How to complete this task |
Below are some records; quote exactly the lines from the one that contains "William C. O'Reilly and R. T. Guza, J." through the one that contains "Effects of Southern", inclusive, and no others.

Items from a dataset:

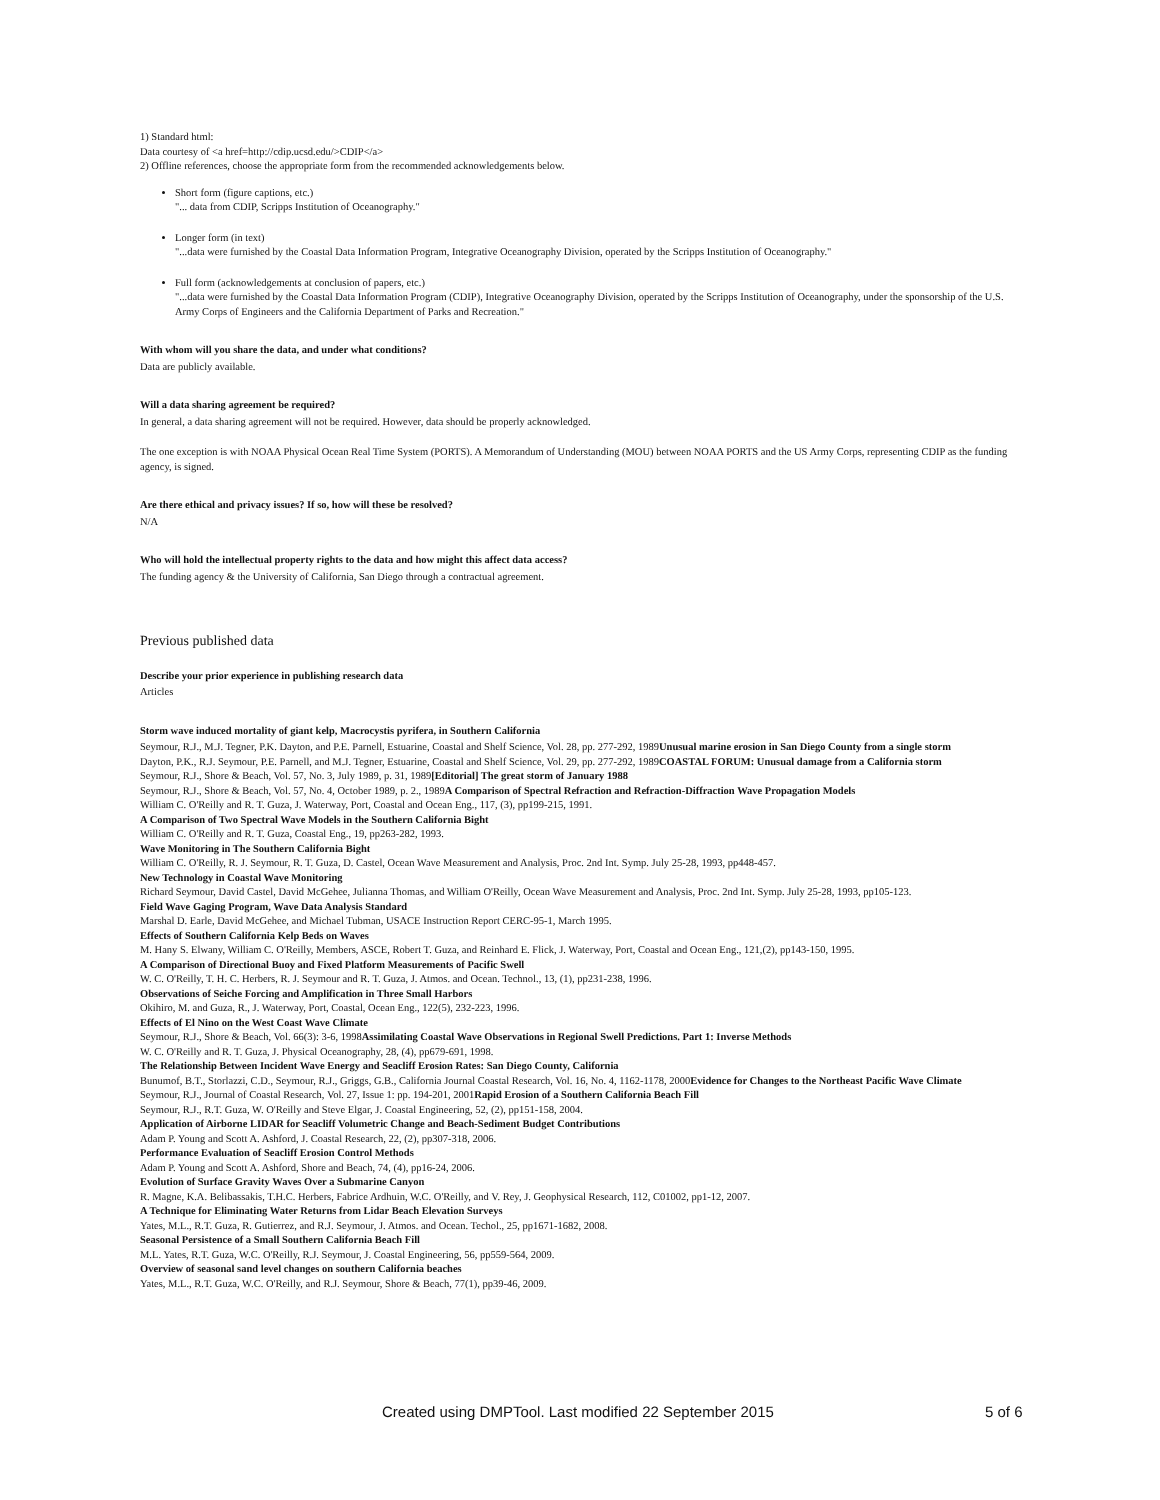1) Standard html:
Data courtesy of <a href=http://cdip.ucsd.edu/>CDIP</a>
2) Offline references, choose the appropriate form from the recommended acknowledgements below.
Short form (figure captions, etc.)
"... data from CDIP, Scripps Institution of Oceanography."
Longer form (in text)
"...data were furnished by the Coastal Data Information Program, Integrative Oceanography Division, operated by the Scripps Institution of Oceanography."
Full form (acknowledgements at conclusion of papers, etc.)
"...data were furnished by the Coastal Data Information Program (CDIP), Integrative Oceanography Division, operated by the Scripps Institution of Oceanography, under the sponsorship of the U.S. Army Corps of Engineers and the California Department of Parks and Recreation."
With whom will you share the data, and under what conditions?
Data are publicly available.
Will a data sharing agreement be required?
In general, a data sharing agreement will not be required. However, data should be properly acknowledged.
The one exception is with NOAA Physical Ocean Real Time System (PORTS). A Memorandum of Understanding (MOU) between NOAA PORTS and the US Army Corps, representing CDIP as the funding agency, is signed.
Are there ethical and privacy issues? If so, how will these be resolved?
N/A
Who will hold the intellectual property rights to the data and how might this affect data access?
The funding agency & the University of California, San Diego through a contractual agreement.
Previous published data
Describe your prior experience in publishing research data
Articles
Storm wave induced mortality of giant kelp, Macrocystis pyrifera, in Southern California
Seymour, R.J., M.J. Tegner, P.K. Dayton, and P.E. Parnell, Estuarine, Coastal and Shelf Science, Vol. 28, pp. 277-292, 1989Unusual marine erosion in San Diego County from a single storm
Dayton, P.K., R.J. Seymour, P.E. Parnell, and M.J. Tegner, Estuarine, Coastal and Shelf Science, Vol. 29, pp. 277-292, 1989COASTAL FORUM: Unusual damage from a California storm
Seymour, R.J., Shore & Beach, Vol. 57, No. 3, July 1989, p. 31, 1989[Editorial] The great storm of January 1988
Seymour, R.J., Shore & Beach, Vol. 57, No. 4, October 1989, p. 2., 1989A Comparison of Spectral Refraction and Refraction-Diffraction Wave Propagation Models
William C. O'Reilly and R. T. Guza, J. Waterway, Port, Coastal and Ocean Eng., 117, (3), pp199-215, 1991.
A Comparison of Two Spectral Wave Models in the Southern California Bight
William C. O'Reilly and R. T. Guza, Coastal Eng., 19, pp263-282, 1993.
Wave Monitoring in The Southern California Bight
William C. O'Reilly, R. J. Seymour, R. T. Guza, D. Castel, Ocean Wave Measurement and Analysis, Proc. 2nd Int. Symp. July 25-28, 1993, pp448-457.
New Technology in Coastal Wave Monitoring
Richard Seymour, David Castel, David McGehee, Julianna Thomas, and William O'Reilly, Ocean Wave Measurement and Analysis, Proc. 2nd Int. Symp. July 25-28, 1993, pp105-123.
Field Wave Gaging Program, Wave Data Analysis Standard
Marshal D. Earle, David McGehee, and Michael Tubman, USACE Instruction Report CERC-95-1, March 1995.
Effects of Southern California Kelp Beds on Waves
M. Hany S. Elwany, William C. O'Reilly, Members, ASCE, Robert T. Guza, and Reinhard E. Flick, J. Waterway, Port, Coastal and Ocean Eng., 121,(2), pp143-150, 1995.
A Comparison of Directional Buoy and Fixed Platform Measurements of Pacific Swell
W. C. O'Reilly, T. H. C. Herbers, R. J. Seymour and R. T. Guza, J. Atmos. and Ocean. Technol., 13, (1), pp231-238, 1996.
Observations of Seiche Forcing and Amplification in Three Small Harbors
Okihiro, M. and Guza, R., J. Waterway, Port, Coastal, Ocean Eng., 122(5), 232-223, 1996.
Effects of El Nino on the West Coast Wave Climate
Seymour, R.J., Shore & Beach, Vol. 66(3): 3-6, 1998Assimilating Coastal Wave Observations in Regional Swell Predictions. Part 1: Inverse Methods
W. C. O'Reilly and R. T. Guza, J. Physical Oceanography, 28, (4), pp679-691, 1998.
The Relationship Between Incident Wave Energy and Seacliff Erosion Rates: San Diego County, California
Bunumof, B.T., Storlazzi, C.D., Seymour, R.J., Griggs, G.B., California Journal Coastal Research, Vol. 16, No. 4, 1162-1178, 2000Evidence for Changes to the Northeast Pacific Wave Climate
Seymour, R.J., Journal of Coastal Research, Vol. 27, Issue 1: pp. 194-201, 2001Rapid Erosion of a Southern California Beach Fill
Seymour, R.J., R.T. Guza, W. O'Reilly and Steve Elgar, J. Coastal Engineering, 52, (2), pp151-158, 2004.
Application of Airborne LIDAR for Seacliff Volumetric Change and Beach-Sediment Budget Contributions
Adam P. Young and Scott A. Ashford, J. Coastal Research, 22, (2), pp307-318, 2006.
Performance Evaluation of Seacliff Erosion Control Methods
Adam P. Young and Scott A. Ashford, Shore and Beach, 74, (4), pp16-24, 2006.
Evolution of Surface Gravity Waves Over a Submarine Canyon
R. Magne, K.A. Belibassakis, T.H.C. Herbers, Fabrice Ardhuin, W.C. O'Reilly, and V. Rey, J. Geophysical Research, 112, C01002, pp1-12, 2007.
A Technique for Eliminating Water Returns from Lidar Beach Elevation Surveys
Yates, M.L., R.T. Guza, R. Gutierrez, and R.J. Seymour, J. Atmos. and Ocean. Techol., 25, pp1671-1682, 2008.
Seasonal Persistence of a Small Southern California Beach Fill
M.L. Yates, R.T. Guza, W.C. O'Reilly, R.J. Seymour, J. Coastal Engineering, 56, pp559-564, 2009.
Overview of seasonal sand level changes on southern California beaches
Yates, M.L., R.T. Guza, W.C. O'Reilly, and R.J. Seymour, Shore & Beach, 77(1), pp39-46, 2009.
Created using DMPTool. Last modified 22 September 2015 5 of 6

Response |
William C. O'Reilly and R. T. Guza, J. Waterway, Port, Coastal and Ocean Eng., 117, (3), pp199-215, 1991.
A Comparison of Two Spectral Wave Models in the Southern California Bight
William C. O'Reilly and R. T. Guza, Coastal Eng., 19, pp263-282, 1993.
Wave Monitoring in The Southern California Bight
William C. O'Reilly, R. J. Seymour, R. T. Guza, D. Castel, Ocean Wave Measurement and Analysis, Proc. 2nd Int. Symp. July 25-28, 1993, pp448-457.
New Technology in Coastal Wave Monitoring
Richard Seymour, David Castel, David McGehee, Julianna Thomas, and William O'Reilly, Ocean Wave Measurement and Analysis, Proc. 2nd Int. Symp. July 25-28, 1993, pp105-123.
Field Wave Gaging Program, Wave Data Analysis Standard
Marshal D. Earle, David McGehee, and Michael Tubman, USACE Instruction Report CERC-95-1, March 1995.
Effects of Southern California Kelp Beds on Waves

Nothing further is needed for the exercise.